▶ **Extracted records**:
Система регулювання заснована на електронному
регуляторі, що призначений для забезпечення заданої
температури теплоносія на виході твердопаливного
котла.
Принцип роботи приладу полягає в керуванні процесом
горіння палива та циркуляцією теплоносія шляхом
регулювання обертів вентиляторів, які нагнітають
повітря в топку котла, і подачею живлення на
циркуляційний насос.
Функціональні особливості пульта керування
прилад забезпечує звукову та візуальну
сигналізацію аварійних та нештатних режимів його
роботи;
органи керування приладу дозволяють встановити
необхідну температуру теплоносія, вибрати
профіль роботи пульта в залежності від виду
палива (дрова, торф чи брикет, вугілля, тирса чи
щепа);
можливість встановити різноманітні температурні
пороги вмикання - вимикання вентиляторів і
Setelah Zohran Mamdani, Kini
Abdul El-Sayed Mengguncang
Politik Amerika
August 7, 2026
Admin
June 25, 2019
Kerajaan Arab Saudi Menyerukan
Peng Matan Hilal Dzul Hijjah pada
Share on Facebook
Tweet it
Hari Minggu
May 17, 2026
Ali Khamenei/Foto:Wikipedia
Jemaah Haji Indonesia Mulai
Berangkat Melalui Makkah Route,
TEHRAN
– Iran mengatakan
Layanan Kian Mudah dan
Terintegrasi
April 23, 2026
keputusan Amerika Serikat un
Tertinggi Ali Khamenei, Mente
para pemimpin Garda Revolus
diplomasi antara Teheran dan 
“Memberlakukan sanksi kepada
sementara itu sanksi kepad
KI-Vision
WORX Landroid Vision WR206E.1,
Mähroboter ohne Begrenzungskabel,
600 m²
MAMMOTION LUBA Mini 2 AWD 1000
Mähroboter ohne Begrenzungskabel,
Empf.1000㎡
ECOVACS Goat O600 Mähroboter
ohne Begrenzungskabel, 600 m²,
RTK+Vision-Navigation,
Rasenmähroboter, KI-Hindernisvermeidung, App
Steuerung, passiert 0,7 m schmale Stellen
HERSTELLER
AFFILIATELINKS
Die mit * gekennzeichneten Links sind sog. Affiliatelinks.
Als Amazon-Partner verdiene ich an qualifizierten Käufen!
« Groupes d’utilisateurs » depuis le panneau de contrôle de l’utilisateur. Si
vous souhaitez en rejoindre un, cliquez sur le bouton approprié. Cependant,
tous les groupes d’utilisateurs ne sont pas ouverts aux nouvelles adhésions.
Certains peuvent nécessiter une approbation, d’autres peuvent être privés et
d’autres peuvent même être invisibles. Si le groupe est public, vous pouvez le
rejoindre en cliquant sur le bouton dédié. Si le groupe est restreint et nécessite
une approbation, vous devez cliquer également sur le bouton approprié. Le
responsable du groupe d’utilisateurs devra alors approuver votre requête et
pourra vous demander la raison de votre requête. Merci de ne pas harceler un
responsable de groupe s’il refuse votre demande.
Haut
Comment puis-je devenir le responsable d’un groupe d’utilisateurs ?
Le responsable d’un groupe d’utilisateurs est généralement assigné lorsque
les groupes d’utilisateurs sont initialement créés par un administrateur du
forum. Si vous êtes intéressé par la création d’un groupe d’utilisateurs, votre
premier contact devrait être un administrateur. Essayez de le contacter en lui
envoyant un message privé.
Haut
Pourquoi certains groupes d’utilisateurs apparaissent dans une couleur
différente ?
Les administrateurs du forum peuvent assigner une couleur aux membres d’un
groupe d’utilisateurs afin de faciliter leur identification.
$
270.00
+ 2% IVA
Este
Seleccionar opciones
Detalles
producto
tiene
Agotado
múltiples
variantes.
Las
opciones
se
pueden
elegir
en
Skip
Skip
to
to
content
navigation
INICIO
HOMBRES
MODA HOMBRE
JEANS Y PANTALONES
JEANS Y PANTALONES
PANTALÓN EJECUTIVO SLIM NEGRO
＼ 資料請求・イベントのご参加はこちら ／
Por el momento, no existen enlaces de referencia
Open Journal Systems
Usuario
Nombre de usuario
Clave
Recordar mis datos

▶ **What the exercise asks**: In the data above, which lines lie between the line with "Certains peuvent nécessiter" and the line with "une approbation, vous", inclusive? Print those lines exactly and nothing else.

▶ **Task answer**:
Certains peuvent nécessiter une approbation, d’autres peuvent être privés et
d’autres peuvent même être invisibles. Si le groupe est public, vous pouvez le
rejoindre en cliquant sur le bouton dédié. Si le groupe est restreint et nécessite
une approbation, vous devez cliquer également sur le bouton approprié. Le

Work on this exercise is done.